Menurut penulis, untuk mengatasi masalah perdagangan manusia dan viktimisasi struktural yang menyertainya, langkah-langkah preventif dan intervensi yang holistik sangat penting. Pemerintah, lembaga internasional, dan masyarakat sipil perlu bekerja sama untuk memperkuat perlindungan hukum bagi korban, misalnya dengan memberikan sebuah perlakuan atau hak hukum khusus di mana korban mendapatkan pengawasan serta bimbingan lebih lanjut agar tidak menjadi korban perdagangan manusia lagi seperti pada kasus Kam dalam film dokumenter “Children for Sale: Texas’ Trafficked Kids” yang satu tahun setelah ia bebas dari mucikarinya, ia kembali menjadi korban perdagangan manusia. Selain itu, meningkatkan kesadaran masyarakat tentang akar penyebab perdagangan manusia, serta menyediakan sumber daya dan dukungan bagi mereka yang rentan menjadi korban dengan memberikan akses pendidikan yang berkualitas dan pelatihan keterampilan kepada kelompok rentan, serta pemberian modal usaha untuk mengurangi kerentanan mereka. Selain itu, pendekatan yang menekankan pada pencegahan dan penegakan hukum dengan cara seluruh aparat penegak hukum yang berkaitan dengan perdagangan manusia harus melakukan suatu operasi yang saling berkesinambungan dan saling bertukar data mengenai kasus-kasusnya untuk melakukan pengawasan yang ketat terhadap pelaku perdagangan manusia juga diperlukan untuk mengatasi permasalahan ini secara efektif. Dengan demikian, terdapat harapan untuk melihat penurunan yang signifikan dalam kasus perdagangan manusia dan perlindungan yang lebih baik bagi para korban di masa depan.

Daftar Pustaka

Andari, A. J. (2012). Analisis viktimisasi struktural terhadap tiga korban perdagangan perempuan dan anak perempuan. Jurnal Kriminologi Indonesia, 7(3).

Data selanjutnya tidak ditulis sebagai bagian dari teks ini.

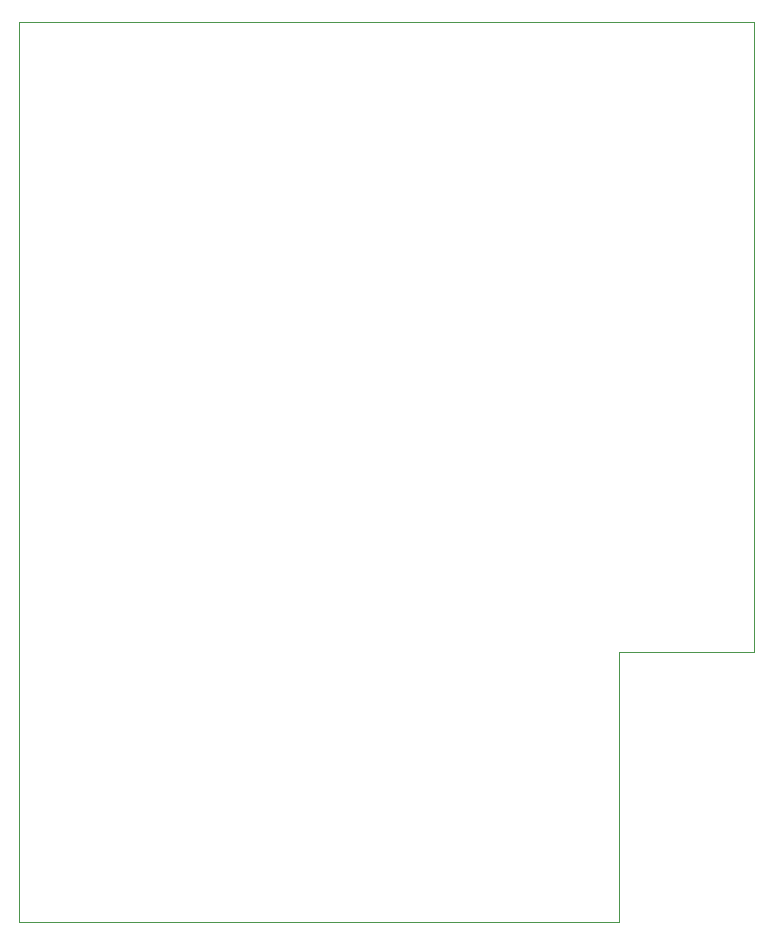
<source format=gbr>
%TF.GenerationSoftware,KiCad,Pcbnew,(5.1.6)-1*%
%TF.CreationDate,2023-05-06T10:29:23-05:00*%
%TF.ProjectId,pcb,7063622e-6b69-4636-9164-5f7063625858,rev?*%
%TF.SameCoordinates,Original*%
%TF.FileFunction,Profile,NP*%
%FSLAX46Y46*%
G04 Gerber Fmt 4.6, Leading zero omitted, Abs format (unit mm)*
G04 Created by KiCad (PCBNEW (5.1.6)-1) date 2023-05-06 10:29:23*
%MOMM*%
%LPD*%
G01*
G04 APERTURE LIST*
%TA.AperFunction,Profile*%
%ADD10C,0.050000*%
%TD*%
G04 APERTURE END LIST*
D10*
X254000Y76708000D02*
X62484000Y76708000D01*
X51054000Y508000D02*
X254000Y508000D01*
X254000Y508000D02*
X254000Y76708000D01*
X62484000Y23368000D02*
X62484000Y76708000D01*
X51054000Y23368000D02*
X62484000Y23368000D01*
X51054000Y508000D02*
X51054000Y23368000D01*
M02*

</source>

Jontah, W. (2016). Analisis Kriminologis Terhadap Tindak Pidana Human Trafficking di Indonesia. Jurnal Pemberdayaan Hukum, 6, 44–52.

International Justice Mission. (2022, November 15). Three Perpetrators Guilty of Human Trafficking in Cyber Scam Case.

O’Hare, L. (Ed.). (2022, Oktober 30). Children for Sale: Texas’ trafficked kids: Unreported world. YouTube.

Sari, E. D. A. P. (2012). Tinjauan Kriminologi Modus Operandi Rekrutmen Pekerja Seks Komersial (Studi Di Lokasi Prostitusi Dolly Surabaya). Disertasi, Universitas Brawijaya.